Anstelle einer Kostenobergrenze bei Krediten gibt es das Wucherverbot, bei dem der Verbraucher in dem Fall vor Gericht gehen und geltend machen muss, dass die Kosten übermäßig hoch seien. Die Formulierung „übermäßig hoch“ lässt jedoch viel Spielraum. In Deutschland gilt nur ein Kredit als Wucher, der 100% mehr kostet als der durchschnittliche Kredit. „Hier wurde eine Chance verpasst, auf EU-Ebene für einen wirksamen Schutz vor Wucherzinsen zu sorgen“, sagt Mohn. Wichtig sei, dass dieser Punkt bei der nationalen Umsetzung in Richtung eines effektiven, präventiven Schutzes vor Wucherzinsen gedreht werde.
Vom Markt bestimmt
Nicht nur bei Versicherungen und Krediten stehen Provisionen und Kosten im Visier von Aufsicht und Verbraucherschutz. Auch Investmentfonds gelten bisweilen als sehr teuer. Doch bei der aufsichtsrechtlichen Überwachung und Regulierung von Fondsgebühren geht es nicht um die absolute Höhe der Kosten. Dazu stellt die BaFin klar: Die konkrete Höhe der Kosten wird „natürlich vom Markt und nicht von der Finanzaufsicht bestimmt“.
Unabhängig davon beobachten die europäischen Aufseher den Markt für Fondsentgelte genau. Regelmäßig führt die europäische Finanzaufsicht ESMA zusammen mit den nationalen Behörden Untersuchungen dazu durch. Der letzte Bericht wurde im Mai vorgestellt und weist ausdrücklich darauf hin, dass Anlegern keine unangemessenen Kosten in Rechnung zu stellen seien. Dies müssten die Behörden sicherstellen, da zu hohe Kosten einen großen Einfluss auf die Rendite der Anleger hätten.

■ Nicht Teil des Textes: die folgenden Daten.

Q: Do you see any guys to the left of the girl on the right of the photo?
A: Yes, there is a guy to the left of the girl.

Der ESMA geht es dabei in erster Linie um Einhaltung der kostenbezogenen Bestimmungen. Die Behörde stellt dabei auch fest, dass die Kosten für Kleinanleger nach wie vor höher als für institutionelle Anleger sind. „Um die Beteiligung von Kleinanlegern am Fondsmarkt zu fördern, muss die Aufsicht dem Thema Kosten und Gebühren bei Investmentfonds weiterhin Aufmerksamkeit schenken“, erklärt die ESMA-Vorsitzende Verena Ross. Gleichwohl geht es bei Fondsgebühren in der Regulierung nicht um Kostendeckel, sondern meist um klare Regeln und Transparenz. Die ESMA fordert die nationalen Aufseher auf, bei Regelverstößen tätig zu werden. Kosten haben nach Auffassung der ESMA eine hohe Relevanz für das Ziel des Anlegerschutzes.
Den stärksten Eingriff in die Preisstruktur bei Fonds gab es bislang bei Performancegebühren. Nachdem es in diesem Segment der Fondskosten in der Vergangenheit in Einzelfällen Auswüchse gegeben hatte, sind die Aufseher tätig geworden. Seit 2020 gelten in Europa einheitliche Regeln für erfolgsabhängige Gebühren bei Investmentfonds. Insbesondere sollen die ESMA-Leitlinien sicherstellen, dass die erfolgsabhängige Vergütung den Grundsätzen entspricht, dass die Anbieter ihre Geschäftstätigkeit ehrlich und fair sowie mit der gebotenen Sachkenntnis, Sorgfalt und Gewissenhaftigkeit im bestmöglichen Interesse des Anlagevermögens ausüben. Die neuen Regeln orientierten sich eng an den deutschen Vorgaben, die schon zuvor eingeführt wurden.
Die Praxis zeigt, dass in Deutschland die Standardisierung der Kostenklauseln bei Fonds weiter vorangeschritten ist als in anderen Ländern. Zudem wird Brancheninformationen zufolge an einer Überarbeitung der Musterkostenklauseln gearbeitet. Unabhängig davon wirkt die BaFin bei ESMA auch daran mit, dass die erfolgsabhängige Vergütung weiter standardisiert wird.